What does good look like in 2024?

So, by contrast what will define good edtech? Where should folks invest?

Firstly, anything that fills a data gap. While data is plentiful and now, thanks to AI, very easily aggregated, any company that can find and exploit a gap in the data available has significant opportunities in a sector that is hungry to redefine its mission and grow in the face of adversity.

One example would be alsocan, our platform which allows students to select a university with their career in mind. Putting employment first, the student indicates what company they would like to work for and the platform provides a choice of universities with a track record of placing graduates in their most desired companies.

Because little if any data exists on graduate outcomes and destinations, particularly for international students returning home, this fills a significant gap in the data available to enable informed student decision-making when it comes to higher education.

Secondly, any company that truly facilitates and personalises learning, not just by putting content online, but by engaging and ensuring learning is both continuous and ‘sticky’. Duolingo is a great example, and its share price is testament to that, and we hear Coursera has plans for AI teaching bots.

Efficacy will continue to be the watchword for digital resources, and AI-powered teaching has that in spades.
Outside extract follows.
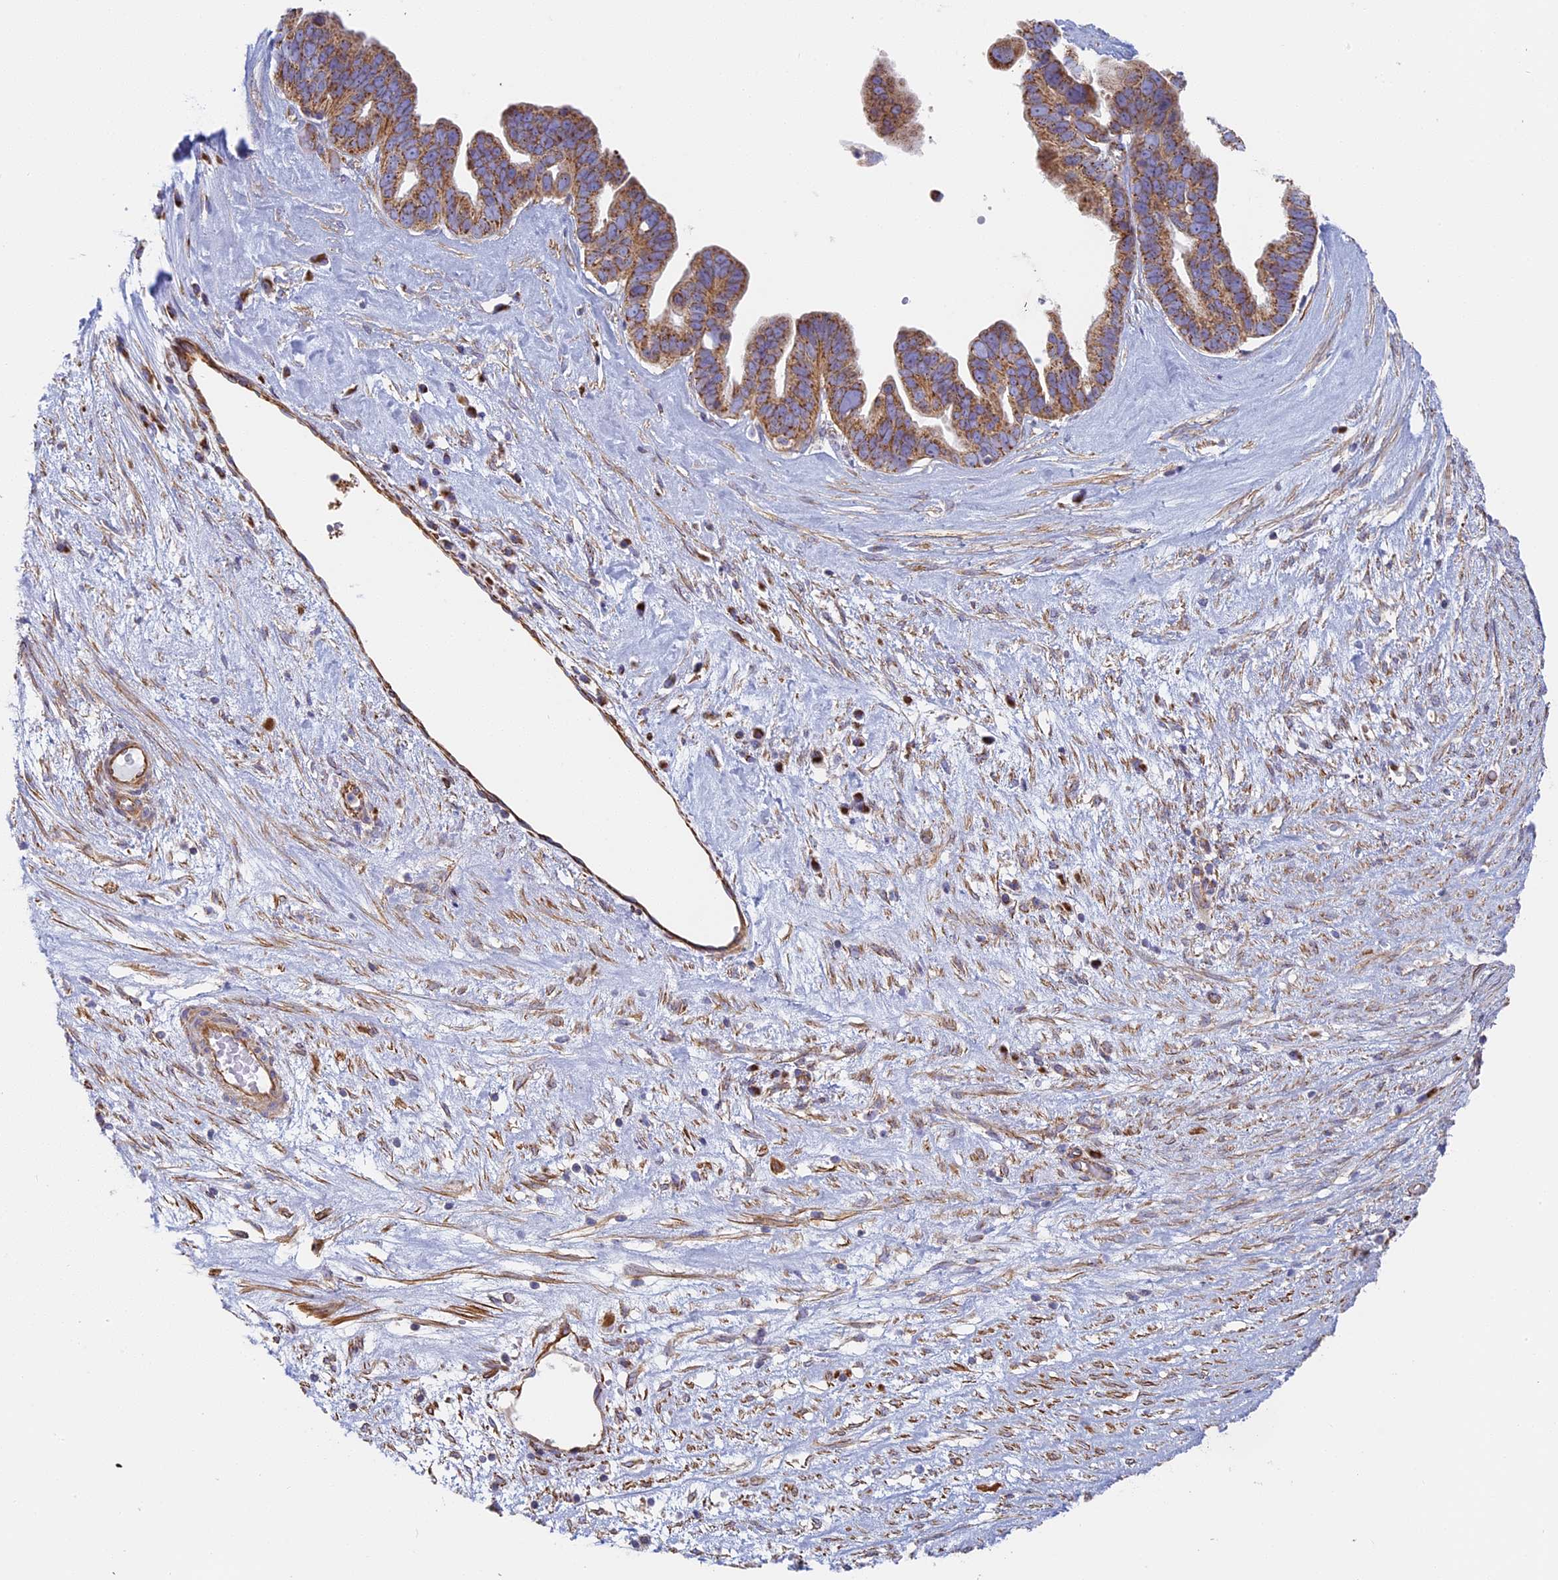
{"staining": {"intensity": "moderate", "quantity": ">75%", "location": "cytoplasmic/membranous"}, "tissue": "ovarian cancer", "cell_type": "Tumor cells", "image_type": "cancer", "snomed": [{"axis": "morphology", "description": "Cystadenocarcinoma, serous, NOS"}, {"axis": "topography", "description": "Ovary"}], "caption": "Approximately >75% of tumor cells in ovarian cancer (serous cystadenocarcinoma) reveal moderate cytoplasmic/membranous protein staining as visualized by brown immunohistochemical staining.", "gene": "DDA1", "patient": {"sex": "female", "age": 56}}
This includes Socratic teaching with course-educated chatbots; optimised learning scaffolds, with data-driven and evidence-based teaching; lesson and unit plans with teaching methodologies that work.

Edtech that supports community and shared solutions will continue to grow, for example, software companies like MyStay (the Australian Homestay Network) and MyStudentDigs.com that respond to the student housing shortage and match students with homes.

Not only are there huge opportunities to respond to the student housing crisis, but these could also be leveraged, for instance, for care for the elderly, matching students with elderly homeowners to provide companionship and help with a light touch, at the same time as providing housing which is otherwise in such short supply.

Finally, edtech that does things differently and provides solutions to the many challenges that face international education as it responds to what is great uncertainty now and in the future.

The same old stuff packaged slightly differently will not cut it with Generation Alpha. They are aware of the power of technology to innovate and move beyond the status quo. It’s time to think out of the box as they do. While they may not be the ones investing, they will be the ones consuming.